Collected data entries
________

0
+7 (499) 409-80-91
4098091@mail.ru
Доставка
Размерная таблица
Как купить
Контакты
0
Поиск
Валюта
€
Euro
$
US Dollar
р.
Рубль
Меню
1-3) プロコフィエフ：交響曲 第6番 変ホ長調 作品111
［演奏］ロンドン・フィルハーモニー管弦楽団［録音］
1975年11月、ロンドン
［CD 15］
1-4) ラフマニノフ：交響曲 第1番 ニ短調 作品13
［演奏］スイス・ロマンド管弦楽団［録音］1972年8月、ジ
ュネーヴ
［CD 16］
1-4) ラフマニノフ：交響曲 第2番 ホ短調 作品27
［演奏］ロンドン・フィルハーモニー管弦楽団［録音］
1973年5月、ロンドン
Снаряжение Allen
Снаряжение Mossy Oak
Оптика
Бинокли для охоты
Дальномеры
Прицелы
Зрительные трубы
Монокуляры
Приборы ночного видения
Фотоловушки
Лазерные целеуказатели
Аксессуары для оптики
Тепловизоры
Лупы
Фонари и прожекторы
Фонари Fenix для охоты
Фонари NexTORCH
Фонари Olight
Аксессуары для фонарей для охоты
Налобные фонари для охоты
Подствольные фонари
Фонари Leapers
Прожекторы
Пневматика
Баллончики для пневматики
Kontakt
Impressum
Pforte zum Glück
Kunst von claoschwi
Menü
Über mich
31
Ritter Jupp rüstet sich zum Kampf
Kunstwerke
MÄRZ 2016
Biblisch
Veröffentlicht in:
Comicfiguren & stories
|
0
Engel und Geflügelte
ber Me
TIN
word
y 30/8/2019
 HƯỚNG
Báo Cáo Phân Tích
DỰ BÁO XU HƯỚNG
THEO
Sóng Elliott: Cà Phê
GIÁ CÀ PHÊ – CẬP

________

◆ **WHAT TO WORK ON**:
Print the line with "Зрительные трубы" and every line after it in the entries above, exactly as written. Leave out all other lines.

◆ **SOLUTION FOR THIS PROBLEM**:
Зрительные трубы
Монокуляры
Приборы ночного видения
Фотоловушки
Лазерные целеуказатели
Аксессуары для оптики
Тепловизоры
Лупы
Фонари и прожекторы
Фонари Fenix для охоты
Фонари NexTORCH
Фонари Olight
Аксессуары для фонарей для охоты
Налобные фонари для охоты
Подствольные фонари
Фонари Leapers
Прожекторы
Пневматика
Баллончики для пневматики
Kontakt
Impressum
Pforte zum Glück
Kunst von claoschwi
Menü
Über mich
31
Ritter Jupp rüstet sich zum Kampf
Kunstwerke
MÄRZ 2016
Biblisch
Veröffentlicht in:
Comicfiguren & stories
|
0
Engel und Geflügelte
ber Me
TIN
word
y 30/8/2019
 HƯỚNG
Báo Cáo Phân Tích
DỰ BÁO XU HƯỚNG
THEO
Sóng Elliott: Cà Phê
GIÁ CÀ PHÊ – CẬP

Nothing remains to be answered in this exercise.